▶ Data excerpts
== Segment start ==

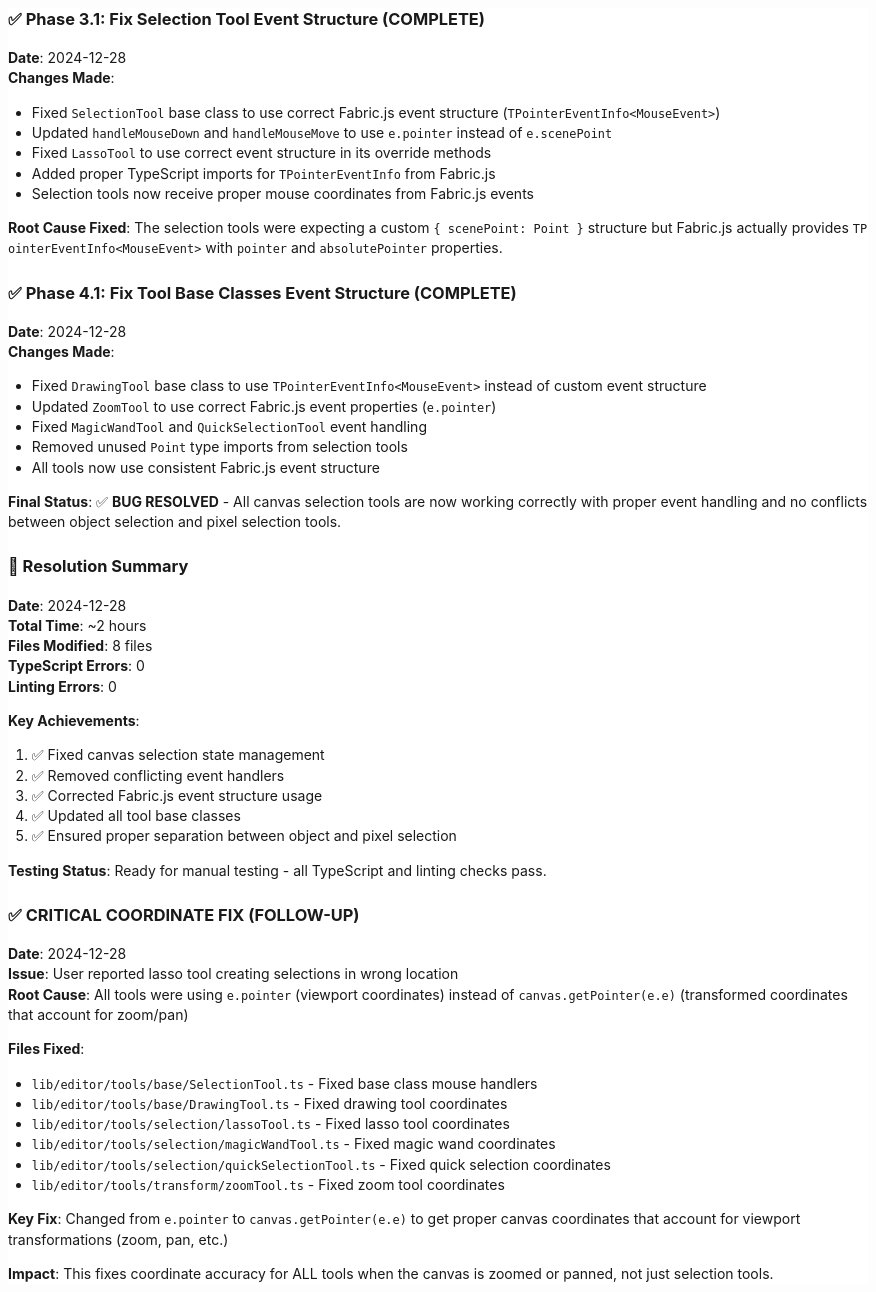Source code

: ### ✅ Phase 3.1: Fix Selection Tool Event Structure (COMPLETE)
**Date**: 2024-12-28  
**Changes Made**:
- Fixed `SelectionTool` base class to use correct Fabric.js event structure (`TPointerEventInfo<MouseEvent>`)
- Updated `handleMouseDown` and `handleMouseMove` to use `e.pointer` instead of `e.scenePoint`
- Fixed `LassoTool` to use correct event structure in its override methods
- Added proper TypeScript imports for `TPointerEventInfo` from Fabric.js
- Selection tools now receive proper mouse coordinates from Fabric.js events

**Root Cause Fixed**: The selection tools were expecting a custom `{ scenePoint: Point }` structure but Fabric.js actually provides `TPointerEventInfo<MouseEvent>` with `pointer` and `absolutePointer` properties.

### ✅ Phase 4.1: Fix Tool Base Classes Event Structure (COMPLETE)
**Date**: 2024-12-28  
**Changes Made**:
- Fixed `DrawingTool` base class to use `TPointerEventInfo<MouseEvent>` instead of custom event structure
- Updated `ZoomTool` to use correct Fabric.js event properties (`e.pointer`)
- Fixed `MagicWandTool` and `QuickSelectionTool` event handling
- Removed unused `Point` type imports from selection tools
- All tools now use consistent Fabric.js event structure

**Final Status**: ✅ **BUG RESOLVED** - All canvas selection tools are now working correctly with proper event handling and no conflicts between object selection and pixel selection tools.

### 🎉 Resolution Summary
**Date**: 2024-12-28  
**Total Time**: ~2 hours  
**Files Modified**: 8 files  
**TypeScript Errors**: 0  
**Linting Errors**: 0  

**Key Achievements**:
1. ✅ Fixed canvas selection state management
2. ✅ Removed conflicting event handlers 
3. ✅ Corrected Fabric.js event structure usage
4. ✅ Updated all tool base classes
5. ✅ Ensured proper separation between object and pixel selection

**Testing Status**: Ready for manual testing - all TypeScript and linting checks pass.

### ✅ CRITICAL COORDINATE FIX (FOLLOW-UP)
**Date**: 2024-12-28  
**Issue**: User reported lasso tool creating selections in wrong location  
**Root Cause**: All tools were using `e.pointer` (viewport coordinates) instead of `canvas.getPointer(e.e)` (transformed coordinates that account for zoom/pan)

**Files Fixed**:
- `lib/editor/tools/base/SelectionTool.ts` - Fixed base class mouse handlers
- `lib/editor/tools/base/DrawingTool.ts` - Fixed drawing tool coordinates  
- `lib/editor/tools/selection/lassoTool.ts` - Fixed lasso tool coordinates
- `lib/editor/tools/selection/magicWandTool.ts` - Fixed magic wand coordinates
- `lib/editor/tools/selection/quickSelectionTool.ts` - Fixed quick selection coordinates
- `lib/editor/tools/transform/zoomTool.ts` - Fixed zoom tool coordinates

**Key Fix**: Changed from `e.pointer` to `canvas.getPointer(e.e)` to get proper canvas coordinates that account for viewport transformations (zoom, pan, etc.)

**Impact**: This fixes coordinate accuracy for ALL tools when the canvas is zoomed or panned, not just selection tools. 
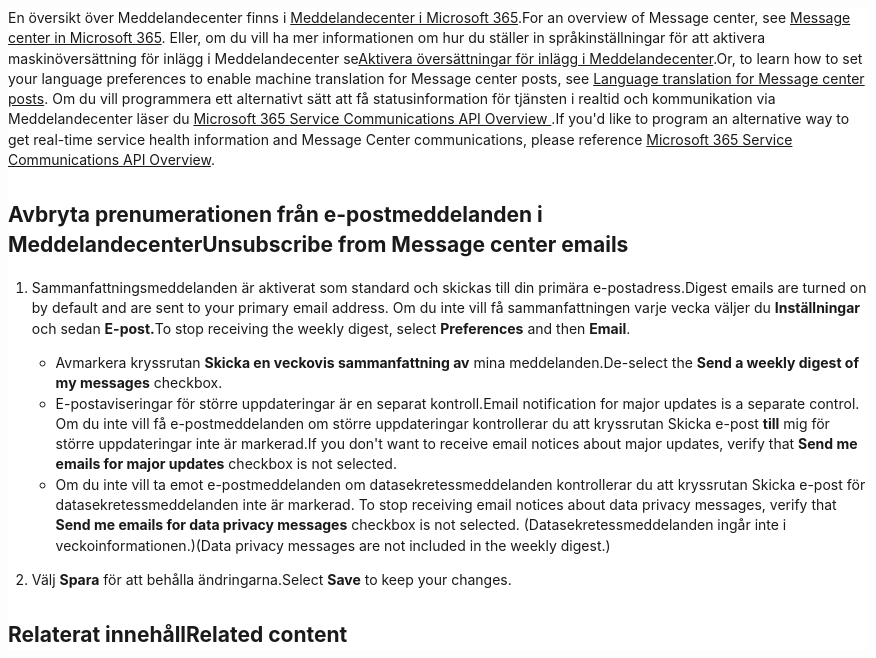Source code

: <span data-ttu-id="f73c2-326">En översikt över Meddelandecenter finns i [Meddelandecenter i Microsoft 365](message-center.md).</span><span class="sxs-lookup"><span data-stu-id="f73c2-326">For an overview of Message center, see [Message center in Microsoft 365](message-center.md).</span></span> <span data-ttu-id="f73c2-327">Eller, om du vill ha mer informationen om hur du ställer in språkinställningar för att aktivera maskinöversättning för inlägg i Meddelandecenter se[Aktivera översättningar för inlägg i Meddelandecenter](language-translation-for-message-center-posts.md).</span><span class="sxs-lookup"><span data-stu-id="f73c2-327">Or, to learn how to set your language preferences to enable machine translation for Message center posts, see [Language translation for Message center posts](language-translation-for-message-center-posts.md).</span></span> <span data-ttu-id="f73c2-328">Om du vill programmera ett alternativt sätt att få statusinformation för tjänsten i realtid och kommunikation via Meddelandecenter läser du [Microsoft 365 Service Communications API Overview ](/previous-versions/office/developer/o365-enterprise-developers/jj984343(v=office.15)).</span><span class="sxs-lookup"><span data-stu-id="f73c2-328">If you'd like to program an alternative way to get real-time service health information and Message Center communications, please reference [Microsoft 365 Service Communications API Overview](/previous-versions/office/developer/o365-enterprise-developers/jj984343(v=office.15)).</span></span>

## <a name="unsubscribe-from-message-center-emails"></a><span data-ttu-id="f73c2-329">Avbryta prenumerationen från e-postmeddelanden i Meddelandecenter</span><span class="sxs-lookup"><span data-stu-id="f73c2-329">Unsubscribe from Message center emails</span></span>

1. <span data-ttu-id="f73c2-330">Sammanfattningsmeddelanden är aktiverat som standard och skickas till din primära e-postadress.</span><span class="sxs-lookup"><span data-stu-id="f73c2-330">Digest emails are turned on by default and are sent to your primary email address.</span></span> <span data-ttu-id="f73c2-331">Om du inte vill få sammanfattningen varje vecka väljer du **Inställningar** och sedan **E-post.**</span><span class="sxs-lookup"><span data-stu-id="f73c2-331">To stop receiving the weekly digest, select **Preferences** and then **Email**.</span></span>
    - <span data-ttu-id="f73c2-332">Avmarkera kryssrutan **Skicka en veckovis sammanfattning av** mina meddelanden.</span><span class="sxs-lookup"><span data-stu-id="f73c2-332">De-select the **Send a weekly digest of my messages** checkbox.</span></span>
    - <span data-ttu-id="f73c2-333">E-postaviseringar för större uppdateringar är en separat kontroll.</span><span class="sxs-lookup"><span data-stu-id="f73c2-333">Email notification for major updates is a separate control.</span></span> <span data-ttu-id="f73c2-334">Om du inte vill få e-postmeddelanden om större uppdateringar kontrollerar du att kryssrutan Skicka e-post **till** mig för större uppdateringar inte är markerad.</span><span class="sxs-lookup"><span data-stu-id="f73c2-334">If you don't want to receive email notices about major updates, verify that **Send me emails for major updates** checkbox is not selected.</span></span>
    -   <span data-ttu-id="f73c2-335">Om du inte vill ta emot e-postmeddelanden om datasekretessmeddelanden kontrollerar du att kryssrutan Skicka e-post för datasekretessmeddelanden inte är markerad. </span><span class="sxs-lookup"><span data-stu-id="f73c2-335">To stop receiving email notices about data privacy messages, verify that **Send me emails for data privacy messages** checkbox is not selected.</span></span>  <span data-ttu-id="f73c2-336">(Datasekretessmeddelanden ingår inte i veckoinformationen.)</span><span class="sxs-lookup"><span data-stu-id="f73c2-336">(Data privacy messages are not included in the weekly digest.)</span></span>

2. <span data-ttu-id="f73c2-337">Välj **Spara** för att behålla ändringarna.</span><span class="sxs-lookup"><span data-stu-id="f73c2-337">Select **Save** to keep your changes.</span></span><br/>

## <a name="related-content"></a><span data-ttu-id="f73c2-338">Relaterat innehåll</span><span class="sxs-lookup"><span data-stu-id="f73c2-338">Related content</span></span>
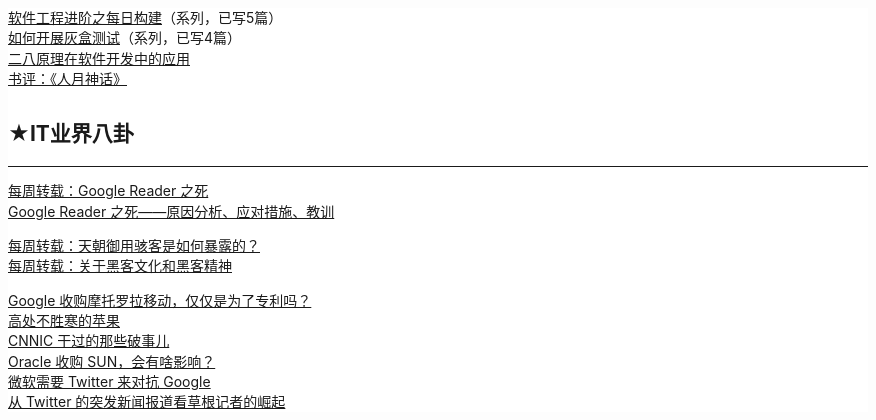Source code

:  [软件工程进阶之每日构建](http://program-think.blogspot.com/2009/02/daily-build-0-overview.html)（系列，已写5篇）  
 [如何开展灰盒测试](http://program-think.blogspot.com/2010/11/grey-box-testing-0.html)（系列，已写4篇）  
 [二八原理在软件开发中的应用](http://program-think.blogspot.com/2009/02/80-20-principle-1-software-developing.html)  
 [书评：《人月神话》](http://program-think.blogspot.com/2009/03/book-review-mythical-man-month.html)  
   
 ## ★IT业界八卦
-------

  
 [每周转载：Google Reader 之死](http://program-think.blogspot.com/2013/03/weekly-share-44.html)  
 [Google Reader 之死——原因分析、应对措施、教训](http://program-think.blogspot.com/2013/03/google-reader-dead.html)  
   
 [每周转载：天朝御用骇客是如何暴露的？](http://program-think.blogspot.com/2013/02/weekly-share-41.html)  
 [每周转载：关于黑客文化和黑客精神](http://program-think.blogspot.com/2013/01/weekly-share-37.html)  
   
 [Google 收购摩托罗拉移动，仅仅是为了专利吗？](http://program-think.blogspot.com/2011/08/google-acquire-motorola.html)  
 [高处不胜寒的苹果](http://program-think.blogspot.com/2010/05/apple-market-value.html)  
 [CNNIC 干过的那些破事儿](http://program-think.blogspot.com/2010/02/about-cnnic.html)  
 [Oracle 收购 SUN，会有啥影响？](http://program-think.blogspot.com/2009/04/oracle-buy-sun.html)  
 [微软需要 Twitter 来对抗 Google](http://program-think.blogspot.com/2009/04/microsoft-need-twitter-to-pk-google.html)  
 [从 Twitter 的突发新闻报道看草根记者的崛起](http://program-think.blogspot.com/2009/01/twitter-and-break-news-and-people.html)  
 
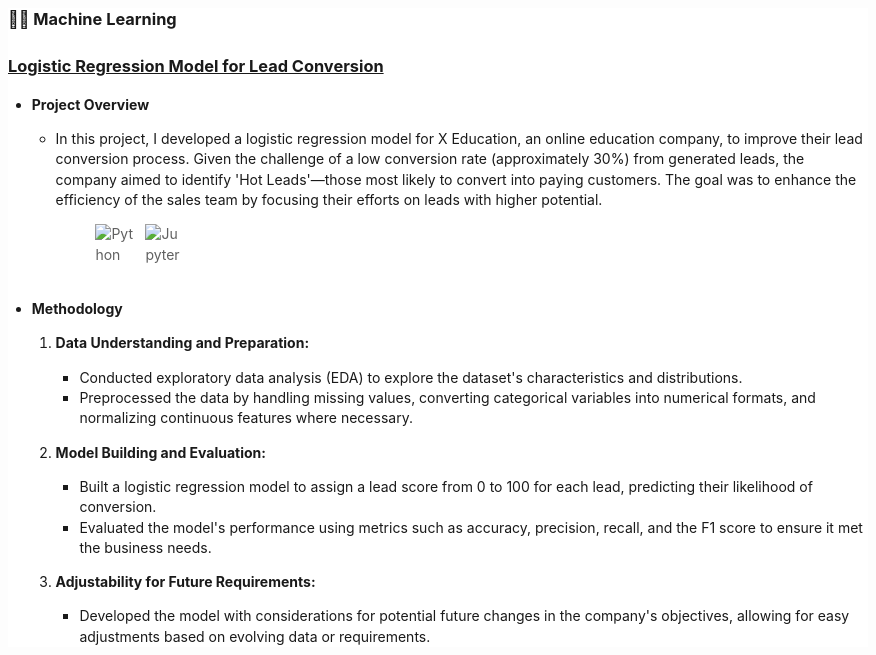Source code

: 

<h3><b>👨‍💻 Machine Learning</b></h3>

### [Logistic Regression Model for Lead Conversion](https://github.com/lido010209/machine-learning.git)

- **Project Overview**

  - In this project, I developed a logistic regression model for X Education, an online education company, to improve their lead conversion process. Given the challenge of a low conversion rate (approximately 30%) from generated leads, the company aimed to identify 'Hot Leads'—those most likely to convert into paying customers. The goal was to enhance the efficiency of the sales team by focusing their efforts on leads with higher potential.

    > <img align="left" alt="Python" width="40px" style="padding-right:10px;" src="https://cdn.jsdelivr.net/gh/devicons/devicon/icons/python/python-plain.svg" />
    > <img align="left" alt="Jupyter" width="40px" style="padding-right:10px;" src="https://cdn.jsdelivr.net/gh/devicons/devicon/icons/jupyter/jupyter-original-wordmark.svg" />

    <br><br><br>

- **Methodology**
  1. **Data Understanding and Preparation:**
      - Conducted exploratory data analysis (EDA) to explore the dataset's characteristics and distributions.
      - Preprocessed the data by handling missing values, converting categorical variables into numerical formats, and normalizing continuous features where necessary.

  2. **Model Building and Evaluation:**
      - Built a logistic regression model to assign a lead score from 0 to 100 for each lead, predicting their likelihood of conversion.
      - Evaluated the model's performance using metrics such as accuracy, precision, recall, and the F1 score to ensure it met the business needs.

  3. **Adjustability for Future Requirements:**
      - Developed the model with considerations for potential future changes in the company's objectives, allowing for easy adjustments based on evolving data or requirements.



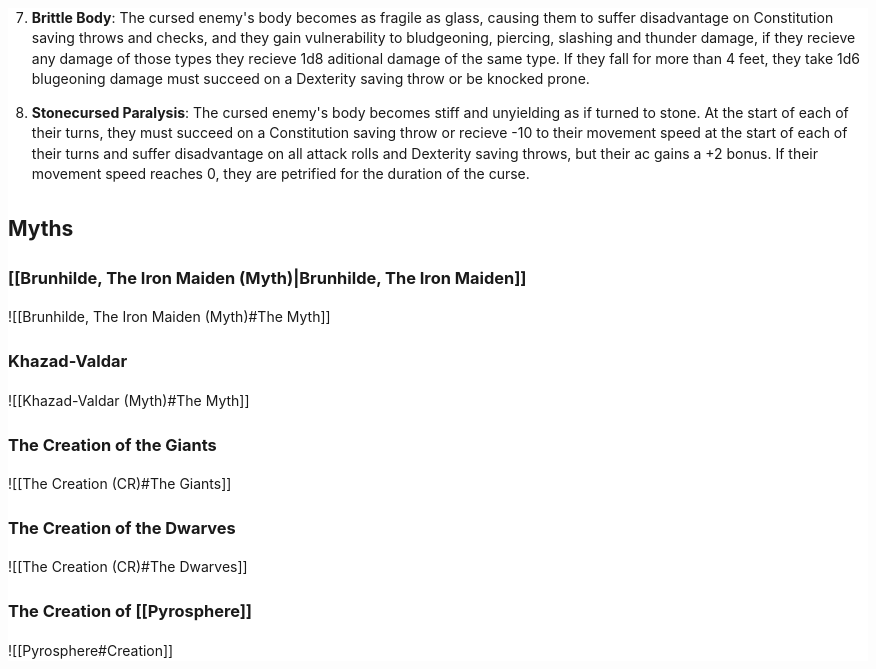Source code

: 7. **Brittle Body**: The cursed enemy's body becomes as fragile as glass, causing them to suffer disadvantage on Constitution saving throws and checks, and they gain vulnerability to bludgeoning, piercing, slashing and thunder damage, if they recieve any damage of those types they recieve 1d8 aditional damage of the same type. If they fall for more than 4 feet, they take 1d6 blugeoning damage must succeed on a Dexterity saving throw or be knocked prone. 

8. **Stonecursed Paralysis**: The cursed enemy's body becomes stiff and unyielding as if turned to stone. At the start of each of their turns, they must succeed on a Constitution saving throw or recieve -10 to their movement speed at the start of each of their turns and suffer disadvantage on all attack rolls and Dexterity saving throws, but their ac gains a +2 bonus. If their movement speed reaches 0, they are petrified for the duration of the curse.

## Myths

### [[Brunhilde, The Iron Maiden (Myth)|Brunhilde, The Iron Maiden]]

![[Brunhilde, The Iron Maiden (Myth)#The Myth]]

### Khazad-Valdar

![[Khazad-Valdar (Myth)#The Myth]]

### The Creation of the Giants

![[The Creation (CR)#The Giants]]

### The Creation of the Dwarves

![[The Creation (CR)#The Dwarves]]

### The Creation of [[Pyrosphere]]

![[Pyrosphere#Creation]]

[^1]: [Critical Role Wiki](https://criticalrole.fandom.com/wiki/Moradin)
[^2]: [Pinterest](https://br.pinterest.com/pin/774759942115891085/)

== Segment end ==

▶ Task brief
Please give an exact copy of the lines above, beginning with the line containing "### [Logistic Regression" and running through the line containing "- **Project Overview**", and of no other lines.

▶ Task solution
### [Logistic Regression Model for Lead Conversion](https://github.com/lido010209/machine-learning.git)

- **Project Overview**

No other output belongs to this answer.